▸ **Извлечённый текст**:
Такие награды в первые дни войны были большой редкостью!
Семьдесят дней войска Южного фронта под командованием генерала армии И. В. Тюленева сдерживали чудовищный натиск гитлеровской военной машины на юге страны. Обе стороны несли потери. Но темпы продвижения немецко-фашистских войск резко снизились. «Блицкриг», рассчитанный на победу в двухмесячный срок, на полный разгром России, явно забуксовал. Шел уже третий месяц войны…
…Август сорок первого готовился сдавать вахту осеннему месяцу, дым войны подступал к Днепру. У Днепропетровска враг прорвался на левый берег. Именно на границе Южного и Юго-Западного фронтов, входивших в Юго-Западное направление, командование которым было поручено Маршалу Советского Союза С. М. Буденному.
По приказу Тюленева войска резервной армии Южного фронта, не успев доформироваться, контратаковали противника. Ее боевыми действиями и обороной города руководил непосредственно генерал армии Тюленев, сознавая стратегическую важность этого участка. Некоторые районы Днепропетровска переходили из рук в руки. Совсем некстати осколок раздробил ногу. Ранение оказалось серьезным.
В личном архиве командующего фронтом обнаружилась записка-донесение главкому направления:
«После освобождения Ломовки нашими войсками взят поселок завода № 165. Наступление продолжается. Операцией руковожу на месте. Тюленев».
Последнее предложение в записке было зачеркнуто, дальше шла приписка:
«К сожалению, до конца, видимо, мне лично оставаться не придется, т. к. ранен в ногу. Врачи рекомендуют рану зашить. 29.8.41 г. 17.15».
Адъютант командующего фронтом Н. Рыжов, человек дотошный и скрупулезный в любых обстоятельствах, дополнил записку словами:
«Когда писалось это донесение, сестра и врач делали генералу перевязку. Я уложил генерала в машину и повез в Ново-Московск. По пути снова попали под минометный огонь врага. Иван Владимирович заметил, смеясь: «Видимо, добить командующего хотят…»

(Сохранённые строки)
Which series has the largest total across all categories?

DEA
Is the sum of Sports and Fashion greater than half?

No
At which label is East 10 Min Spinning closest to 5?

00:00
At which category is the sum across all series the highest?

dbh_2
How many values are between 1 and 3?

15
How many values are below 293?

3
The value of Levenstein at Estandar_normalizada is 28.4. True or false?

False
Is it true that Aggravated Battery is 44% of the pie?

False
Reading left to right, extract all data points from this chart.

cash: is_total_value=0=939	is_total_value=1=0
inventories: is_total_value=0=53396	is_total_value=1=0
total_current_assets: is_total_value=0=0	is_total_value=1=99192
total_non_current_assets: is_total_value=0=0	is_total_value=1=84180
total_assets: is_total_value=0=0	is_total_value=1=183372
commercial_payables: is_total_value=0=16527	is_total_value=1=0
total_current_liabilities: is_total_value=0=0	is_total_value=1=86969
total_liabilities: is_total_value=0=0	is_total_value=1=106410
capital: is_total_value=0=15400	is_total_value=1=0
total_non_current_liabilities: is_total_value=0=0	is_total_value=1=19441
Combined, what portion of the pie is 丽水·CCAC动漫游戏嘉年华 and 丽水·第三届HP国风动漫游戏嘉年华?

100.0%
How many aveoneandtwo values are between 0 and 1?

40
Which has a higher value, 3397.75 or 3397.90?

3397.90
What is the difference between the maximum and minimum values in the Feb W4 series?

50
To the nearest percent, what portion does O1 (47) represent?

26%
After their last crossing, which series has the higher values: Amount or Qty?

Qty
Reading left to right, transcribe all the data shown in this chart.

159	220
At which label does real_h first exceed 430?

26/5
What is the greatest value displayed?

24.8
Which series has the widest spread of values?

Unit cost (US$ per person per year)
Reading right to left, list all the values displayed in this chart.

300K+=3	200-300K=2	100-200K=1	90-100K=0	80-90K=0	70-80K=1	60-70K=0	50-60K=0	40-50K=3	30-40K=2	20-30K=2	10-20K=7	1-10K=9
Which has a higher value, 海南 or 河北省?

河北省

▸ **Формулировка задания**:
Воспроизведите полностью, без каких-либо изменений, текст о ранении генерала Тюленева. Строки представляют собой отдельный материал и не связаны с текстом о ранении генерала Тюленева.

▸ **Ответ**:
Такие награды в первые дни войны были большой редкостью!
Семьдесят дней войска Южного фронта под командованием генерала армии И. В. Тюленева сдерживали чудовищный натиск гитлеровской военной машины на юге страны. Обе стороны несли потери. Но темпы продвижения немецко-фашистских войск резко снизились. «Блицкриг», рассчитанный на победу в двухмесячный срок, на полный разгром России, явно забуксовал. Шел уже третий месяц войны…
…Август сорок первого готовился сдавать вахту осеннему месяцу, дым войны подступал к Днепру. У Днепропетровска враг прорвался на левый берег. Именно на границе Южного и Юго-Западного фронтов, входивших в Юго-Западное направление, командование которым было поручено Маршалу Советского Союза С. М. Буденному.
По приказу Тюленева войска резервной армии Южного фронта, не успев доформироваться, контратаковали противника. Ее боевыми действиями и обороной города руководил непосредственно генерал армии Тюленев, сознавая стратегическую важность этого участка. Некоторые районы Днепропетровска переходили из рук в руки. Совсем некстати осколок раздробил ногу. Ранение оказалось серьезным.
В личном архиве командующего фронтом обнаружилась записка-донесение главкому направления:
«После освобождения Ломовки нашими войсками взят поселок завода № 165. Наступление продолжается. Операцией руковожу на месте. Тюленев».
Последнее предложение в записке было зачеркнуто, дальше шла приписка:
«К сожалению, до конца, видимо, мне лично оставаться не придется, т. к. ранен в ногу. Врачи рекомендуют рану зашить. 29.8.41 г. 17.15».
Адъютант командующего фронтом Н. Рыжов, человек дотошный и скрупулезный в любых обстоятельствах, дополнил записку словами:
«Когда писалось это донесение, сестра и врач делали генералу перевязку. Я уложил генерала в машину и повез в Ново-Московск. По пути снова попали под минометный огонь врага. Иван Владимирович заметил, смеясь: «Видимо, добить командующего хотят…»